[Erema by R. D. Blackmore]@TWC D-Link bookErema CHAPTER III 2/12
The Indian woman fed me with far greater care than I was worth, and hushed me, with some soothing process, into another abyss of sleep. More than a week passed by me thus, in the struggle between life and death, before I was able to get clear knowledge of any body or any thing.
No one, in my wakeful hours, came into my little bedroom except this careful Indian nurse, who hushed me off to sleep whenever I wanted to ask questions.

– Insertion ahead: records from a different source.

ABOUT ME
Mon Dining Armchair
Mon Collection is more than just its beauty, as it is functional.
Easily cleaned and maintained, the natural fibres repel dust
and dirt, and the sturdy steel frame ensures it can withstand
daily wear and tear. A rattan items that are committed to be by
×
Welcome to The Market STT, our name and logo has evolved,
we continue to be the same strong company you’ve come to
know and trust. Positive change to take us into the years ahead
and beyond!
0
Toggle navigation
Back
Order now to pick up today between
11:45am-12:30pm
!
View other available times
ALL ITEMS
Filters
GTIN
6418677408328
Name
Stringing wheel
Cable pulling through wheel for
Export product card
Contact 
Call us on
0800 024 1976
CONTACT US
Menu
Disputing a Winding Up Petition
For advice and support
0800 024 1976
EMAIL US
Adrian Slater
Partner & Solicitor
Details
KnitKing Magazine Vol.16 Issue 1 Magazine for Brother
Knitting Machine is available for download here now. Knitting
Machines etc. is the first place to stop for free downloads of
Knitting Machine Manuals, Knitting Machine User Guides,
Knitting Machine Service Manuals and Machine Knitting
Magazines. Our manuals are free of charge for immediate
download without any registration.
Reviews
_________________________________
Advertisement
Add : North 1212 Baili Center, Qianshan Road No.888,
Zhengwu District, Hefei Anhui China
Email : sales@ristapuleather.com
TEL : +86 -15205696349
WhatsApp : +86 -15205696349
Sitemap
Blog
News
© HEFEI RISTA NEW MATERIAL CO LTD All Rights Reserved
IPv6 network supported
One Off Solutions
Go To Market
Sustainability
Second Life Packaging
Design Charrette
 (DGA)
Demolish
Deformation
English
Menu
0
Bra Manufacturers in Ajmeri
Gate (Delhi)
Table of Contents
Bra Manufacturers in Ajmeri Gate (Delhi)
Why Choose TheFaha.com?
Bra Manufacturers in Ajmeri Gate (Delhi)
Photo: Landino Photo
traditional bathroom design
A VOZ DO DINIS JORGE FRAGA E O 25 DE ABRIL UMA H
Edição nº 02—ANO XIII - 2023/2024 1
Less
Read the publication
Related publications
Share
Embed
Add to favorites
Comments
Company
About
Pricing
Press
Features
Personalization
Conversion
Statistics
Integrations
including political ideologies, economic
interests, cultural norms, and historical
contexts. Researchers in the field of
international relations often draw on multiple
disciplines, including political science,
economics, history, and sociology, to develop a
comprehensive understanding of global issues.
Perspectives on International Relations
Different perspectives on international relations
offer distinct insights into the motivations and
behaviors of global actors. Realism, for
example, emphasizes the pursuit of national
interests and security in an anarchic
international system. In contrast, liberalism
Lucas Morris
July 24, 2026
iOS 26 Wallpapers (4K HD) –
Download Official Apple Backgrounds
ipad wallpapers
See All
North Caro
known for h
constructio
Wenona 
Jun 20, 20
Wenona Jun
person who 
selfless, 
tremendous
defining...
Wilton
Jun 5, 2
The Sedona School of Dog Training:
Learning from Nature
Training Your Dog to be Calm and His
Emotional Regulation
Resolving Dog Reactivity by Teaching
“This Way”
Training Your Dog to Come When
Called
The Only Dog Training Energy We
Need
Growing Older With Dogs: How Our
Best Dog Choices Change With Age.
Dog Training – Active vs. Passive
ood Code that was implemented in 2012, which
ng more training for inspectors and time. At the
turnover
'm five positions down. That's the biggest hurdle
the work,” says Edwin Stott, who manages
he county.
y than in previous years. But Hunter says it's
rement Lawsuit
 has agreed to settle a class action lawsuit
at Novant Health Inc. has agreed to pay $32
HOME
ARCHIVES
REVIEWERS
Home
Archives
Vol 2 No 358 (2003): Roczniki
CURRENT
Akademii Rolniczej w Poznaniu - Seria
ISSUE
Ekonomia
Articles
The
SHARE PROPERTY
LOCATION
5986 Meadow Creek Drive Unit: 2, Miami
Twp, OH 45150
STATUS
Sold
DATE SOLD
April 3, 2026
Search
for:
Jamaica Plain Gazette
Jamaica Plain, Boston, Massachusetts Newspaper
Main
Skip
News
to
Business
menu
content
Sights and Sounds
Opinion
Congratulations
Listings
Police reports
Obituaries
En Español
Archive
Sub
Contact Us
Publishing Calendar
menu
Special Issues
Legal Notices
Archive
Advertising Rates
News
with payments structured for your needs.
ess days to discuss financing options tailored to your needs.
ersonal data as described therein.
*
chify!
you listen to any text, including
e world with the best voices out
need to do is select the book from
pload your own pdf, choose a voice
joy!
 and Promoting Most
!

Suan Isco, as she was called, possessed a more than mesmeric power of soothing a weary frame to rest; and this was seconded, where I lay, by the soft, incessant cadence and abundant roar of water. Thus every day I recovered strength and natural impatience. "The master is coming to see you, shild," Suan said to me one day, when I had sat up and done my hair, and longed to be down by the water-fall; "if, if--too much Inglese--old Suan say no more can now." "If I am ready and able and willing! Oh, Suan, run and tell him not to lose one moment." "No sure; Suan no sure at all," she answered, looking at me calmly, as if there were centuries yet to spare.
"Suan no hurry; shild no hurry; master no hurry: come last of all." "I tell you, Suan, I want to see him.
And I am not accustomed to be kept waiting.